Microsomal membranes containing DLODP were prepared from rat liver (APAFIS#20275-2019041612268204 v4) as previously described [46]. Membranes (8.5 mg) were solubilized in 20 mM MES pH 6.2, 200 mM NaCl, 1 mM CoCl₂, 10% glycerol, 12.5 mg of NP-40 for 1 h at 4 °C. The solution was centrifuged at 100,000 gAV for 45 min at 4 °C. The supernatant containing solubilized DLODP was collected and stored at –150 °C. DLODP assay was performed in a final mixture of 20 mM MES pH 5.5, 150 mM NaCl, 1 mM CoCl₂, 10% glycerol, 0.2% NP-40, 20 µg of solubilized membrane, metabolically radiolabeled dolichol-linked oligosaccharide (3.0 × 10⁴ cpm), 0.1 mM kifunensin and 0.1 mM swainsonine for 20 min at 37 °C [44]. The reaction was stopped by adding 10 reaction volumes of cold distilled water. The solution was added to coupled Dowex 50WX4 (H⁺ form, Sigma Aldrich, SARL, Saint-Quentin Fallavier, France) and Dowex 1 × 8 (formate form, Sigma Aldrich SARL, Saint-Quentin Fallavier, France) ion-exchangers. The exchangers were washed with 12 column volumes of distilled water, then the Dowex 1 × 8 was eluted with 5 column volumes of 3 M formic acid. The eluate was dried and radioactivity determined by scintillation counting.
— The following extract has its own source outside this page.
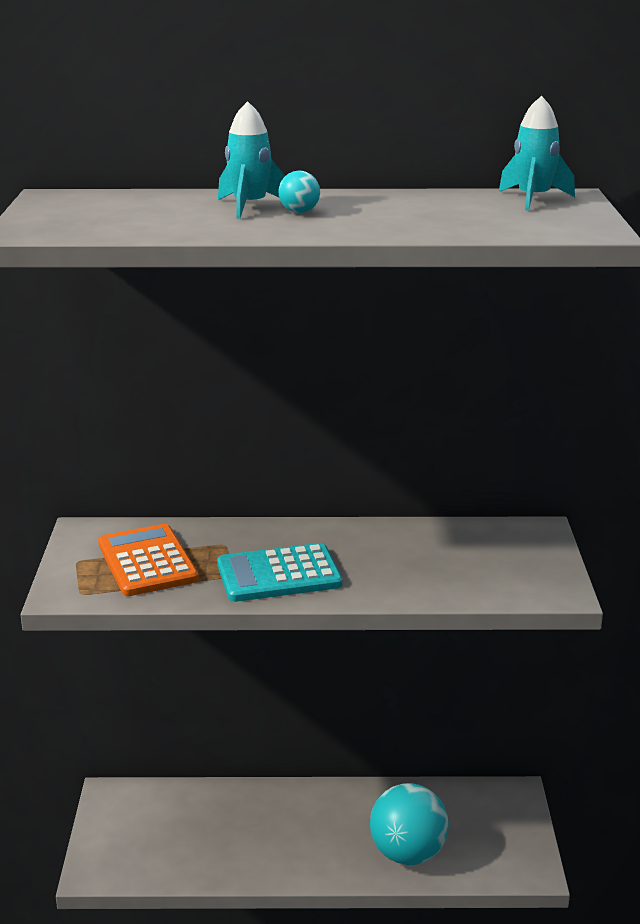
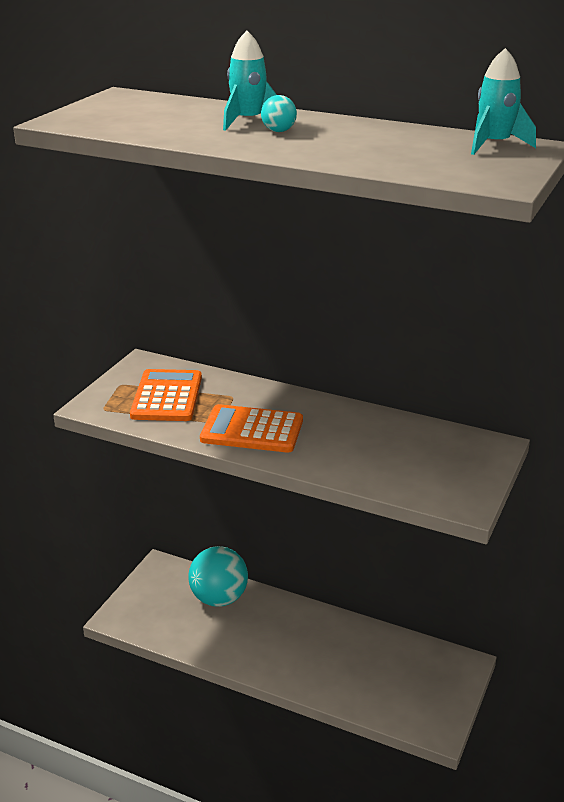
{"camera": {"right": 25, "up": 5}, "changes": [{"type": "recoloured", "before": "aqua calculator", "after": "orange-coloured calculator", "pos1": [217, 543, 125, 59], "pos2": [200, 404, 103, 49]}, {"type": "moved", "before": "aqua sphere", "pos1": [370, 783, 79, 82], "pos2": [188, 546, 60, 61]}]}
3.2.2. Alkaline Phosphatase Assay

Alkaline phosphatase (524572, Sigma Aldrich SARL, Saint-Quentin Fallavier, France) activity was determined by measuring the quantity of [¹⁴C]glucose released from [¹⁴C]glucose-1-phosphate (295 mCi/mmol, PerkinElmer Life Sciences, Boston, MA, USA). The assay was performed in a final mixture of 50 mM Tris-HCl pH 8.5, 1 mM MgCl₂, 0.1 mM ZnC₄H₆O₄, 5 µM [¹⁴C]glucose-1-phosphate (3.5 × 10⁴ cpm) and 0–10 mM of water soluble compounds. After incubation at 37 °C for 30 min, the mixture was kept on ice and 10 mM sodium orthovanadate was added to stop the reaction. The solution was then applied to combined Dowex 50WX4 (H⁺ form) and Dowex 1 × 8 (formate) columns, and the elution and water wash fractions containing [¹⁴C]glucose were dried and quantified by scintillation counting.

4. Conclusions

New non hydrolysable glycosyl diphosphate mimics displaying an original β-1C-(phosphino)-phosphonate structure were synthetized according to a general convergent strategy. The key steps of the synthesis involved the addition of conveniently protected δ-hexonolactones derived from Man, Glc and GlcNAc onto the dianion of diethyl ethoxy(methyl)phosphinylmethyl phosphonate, followed by dehydration and subsequent reduction of the resulting double bond leading to pure β stereochemistry. The synthetized compounds were tested for their ability to inhibit DLO diphosphatase and phosphatase activities. Whereas the compounds had no effect on the Co²⁺-activated DLO diphosphatase at a concentration of 1 mM, complex concentration-dependent activatory and inhibitory effects on alkaline phosphatase were noted. These compounds are undergoing further exploration as potential modifiers of the enzymatic metabolism of phospho-compounds.